See also a clever paper by R. W. Rawson, Esq. in the Quarterly Journal of the Statistical Society of London, vol. 2, p. 385.

[21] The linen which we saw was of low quality, coarse and strong, and by no means cheap. It consisted of sheeting, for export to the Havannah, which, for five quarter’s wide, was sold at one shilling a yard.

[22] This latter quantity is found in the tables published by the Board of Trade, under the head of “Flax, Tow, or Codilla of Hemp and Tow.” The importation of “undressed hemp” is under another head, and amounts to 730,375 cwt.

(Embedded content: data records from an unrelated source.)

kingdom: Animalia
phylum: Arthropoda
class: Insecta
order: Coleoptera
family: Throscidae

[23] It is curious that this process which all concur in representing to be one requiring the utmost cleanliness and purity, should of all places be performed in Holland with an utter neglect of both. In an able document by Mr. Acton, in the Quarterly Journal of Agriculture for 1832, he gives the following account of the operation. “The mode of watering flax in Holland, and in the low lands of Belgium and France, is to put a dam across the canal, clean out the weeds and mud for a few yards next the dam, lay in three or four rows of sheaves of flax next the dam, and then covering these six inches deep with the rank herbage that grows in the canal, and the mud raked up from its bottom. A few more courses of sheaves are next placed in the same way as the first, and covered in the same way with weeds and mud, till the whole is put in steep. These fosses, and the mode of placing the flax in them, are as they ought to be, but the propriety of dragging up so much mud or slime from the bottom of the canals, to cover the sheaves, six inches deep, may well be doubted, it cannot fail to besmear the lint so much, as to render it so nasty, that it would require to be much rinsed and washed in the water to remove the mud. This not only creates labour, by no means the most agreeable, but must greatly injure the flax by ruffling it in the water, a thing that ought to be avoided.”—Vol. iv. p. 174.

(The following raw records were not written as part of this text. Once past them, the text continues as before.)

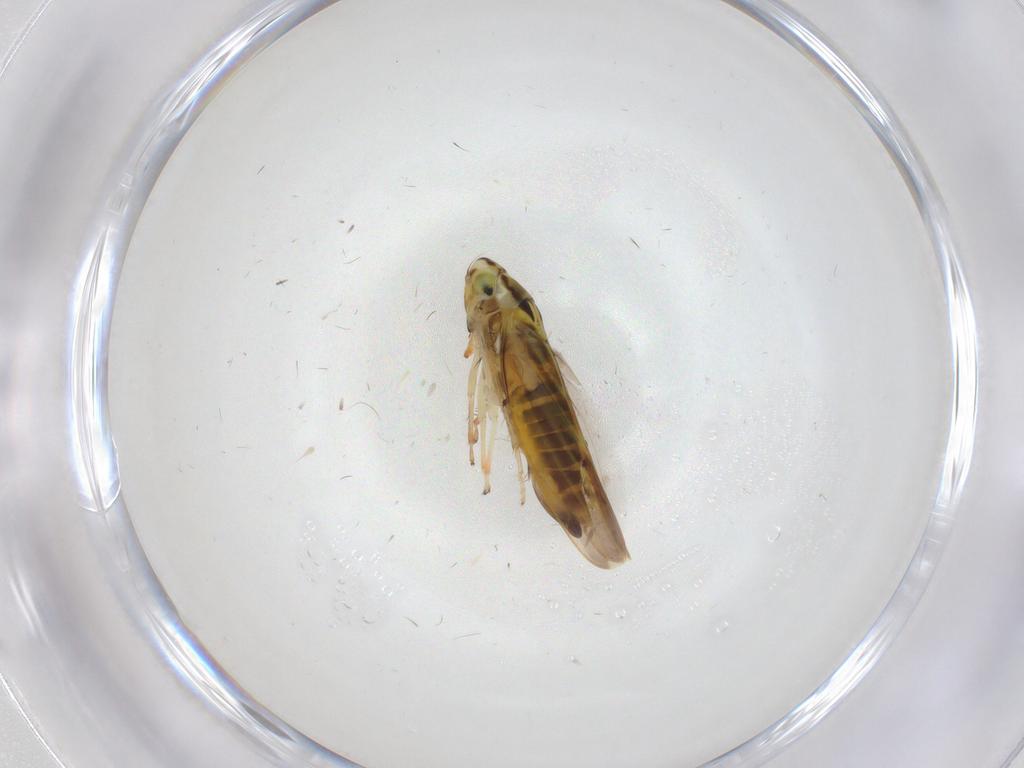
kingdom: Animalia
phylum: Arthropoda
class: Insecta
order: Hemiptera
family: Cicadellidae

[24] This important association has been for some years in operation, and amongst its functions has sent several commissioners into other countries to ascertain the relative value of their various processes. The result of these inquiries, they have condensed into a short manual for the use of the farmers and others engaged in the trade in Flanders; in order to confine it to whom it has been written and printed in Flemish. A copy of this valuable document translated into French, for which I am indebted to a particular source, I have placed in the appendix to these volumes. Knowing it as I do, to be the genuine and anxious suggestions of the best practical men in Belgium, it may be regarded as a faithful guide to their process, and would be well deserving of extensive circulation in the flax districts of Great Britain and Ireland.

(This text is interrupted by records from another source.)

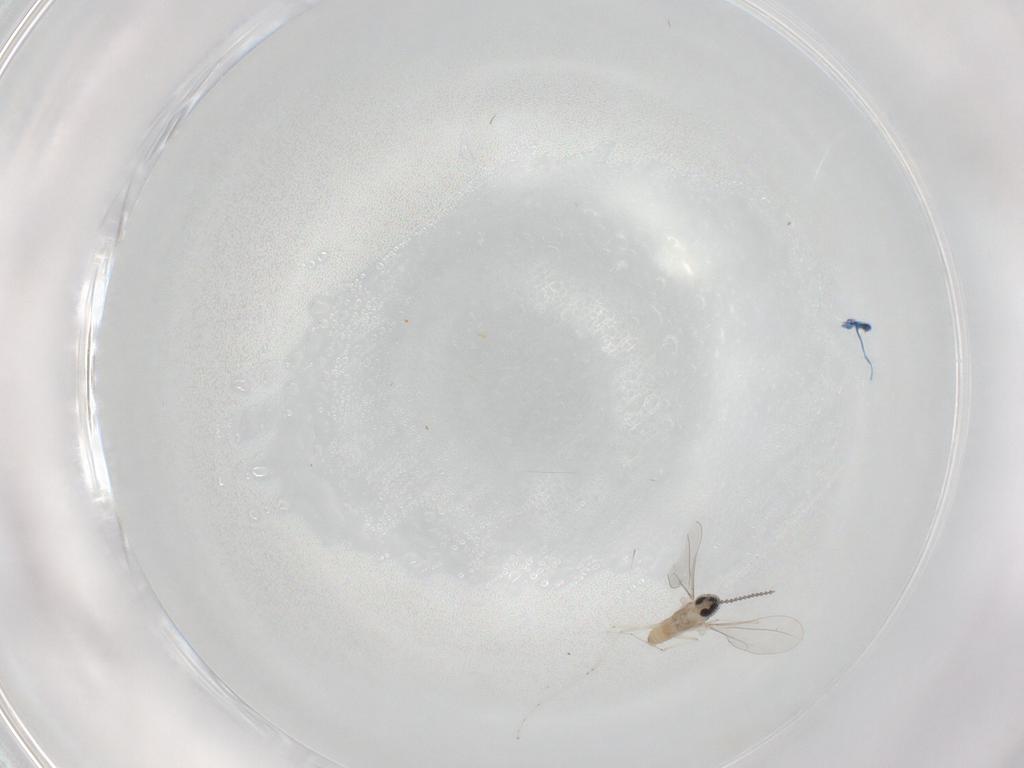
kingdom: Animalia
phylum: Arthropoda
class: Insecta
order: Diptera
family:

[25] It consists, I believe, of about thirteen sail of small vessels.

[26] On the first out-break of the revolution, the people of Antwerp, strongly opposed to it, sent the following address to the King of Holland. “Sire, it is not without painful sensations that we have been apprised of the demand made to your Majesty, tending to obtain a separation of interests between the southern and northern provinces. The fear that our silence may be interpreted as an adhesion to this proposition, imposes upon us the duty of exposing to your Majesty, that the wish is in no way participated in by us. The experience of fifteen years has proved to us, in the most evident manner, that is to the free and mutual exchange of produce, that we are indebted for reciprocal prosperity. The advantages that navigation derives from the colonies, the increasing outlets that these same colonies constantly offer to the produce of our industry, are irrefragible proofs, that any separation would not only be fatal to this province, but to the commercial industry of all Belgium. Intimately persuaded of this great truth, we dare to make it known to your Majesty, with that confidence and respect inspired by a King, who desires the welfare of his people, and who will never labour but in the interest of its well understood prosperity.”—Antwerp, September 13th, 1830.